Everywhere you try to categorically hammer out definitions, problems arise. Species have a diversity of looks and traits, may breed with other species (i.e., hybridization), change over time, and exhibit tremendous genetic diversity. And the problems get worse as the lines that hold are subject to scrutiny and logic. For example, would diabetic humans be a different species or subspecies? Those with cerebral palsy or who share a highly heritable condition like hemophilia? When is a species granted its own status as such versus being a genetic cast-off? Science may answer here that this occurs when ‘parental’ interbreeding no longer occurs—but again, what is the appropriate ratio or length of time for making this determination? Were pre-colonial island nations populated by different species of people? Was their speciation revoked? Even the genotypes by which modern biology attempts to understand species tends to run afoul, especially when we consider the genes shared between domestic species of dogs and horses with their wild counterparts. As we should now know, the biological theories of race have been thoroughly discredited.

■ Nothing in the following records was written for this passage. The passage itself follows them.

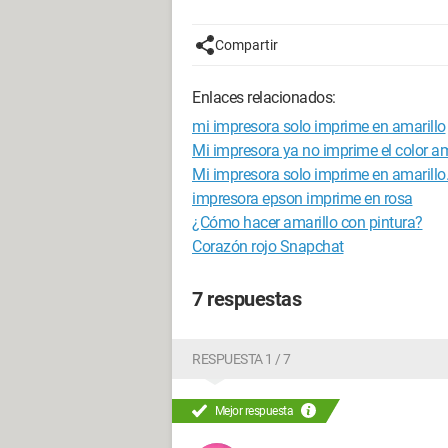
Compartir
Enlaces relacionados:
mi impresora solo imprime en amarillo
Mi impresora ya no imprime el color am
Mi impresora solo imprime en amarillo
impresora epson imprime en rosa
¿Cómo hacer amarillo con pintura?
Corazón rojo Snapchat
7 respuestas
RESPUESTA 1 / 7
Mejor respuesta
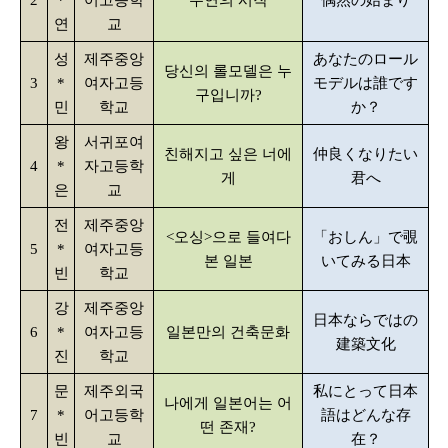
2
*
어고등학
우연의 시작
偶然の始まり
연
교
성
제주중앙
あなたのロール
당신의 롤모델은 누
3
*
여자고등
モデルは誰です
구입니까?
민
학교
か？
왕
서귀포여
친해지고 싶은 너에
仲良くなりたい
4
*
자고등학
게
君へ
은
교
전
제주중앙
<오싱>으로 들여다
「おしん」で覗
5
*
여자고등
본 일본
いてみる日本
빈
학교
강
제주중앙
日本ならではの
6
*
여자고등
일본만의 건축문화
建築文化
진
학교
문
제주외국
私にとって日本
나에게 일본어는 어
7
*
어고등학
語はどんな存
떤 존재?
빈
교
在？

The desire to label, classify and order have undergirded and justified many oppressive regimes ranging from genocide to slavery to fascism to eugenics.

Perhaps like semiotics and signs, there is a somewhat associative but fairly arbitrary and fluid relation. As one of the guest speakers on the podcast notes, nature may be a ‘lumpy carpet’ where we bunch together those that we decide share a status by virtues of time, place or politics. This is where the concept of species or race blurs further into the nebulous territories of ethnicities and cultures.

That is not to say that the speciation enterprise is not without its virtues. It has led to breakthroughs in genetic understanding, research and production. As another guest noted, we are able to feed our world only through the deliberate hybridization and preservation of ‘special’ lines. Conservationists depend on the language of ‘species’ to advance public and governmental interest in protective environmental efforts.

And yet, there is perhaps still one other gravely darker undertone. If we cannot justify a species in its own self-contained, conceptual terms—how can we justify its existence (and the existence of its environment?)—especially when weighed against the projects of industrialization, agricultural development and resource extraction? On what moral grounds are we justified in defending the rights of ‘species’ that may not even be said to properly exist? Are the grounds they are standing on even morally or scientifically sound?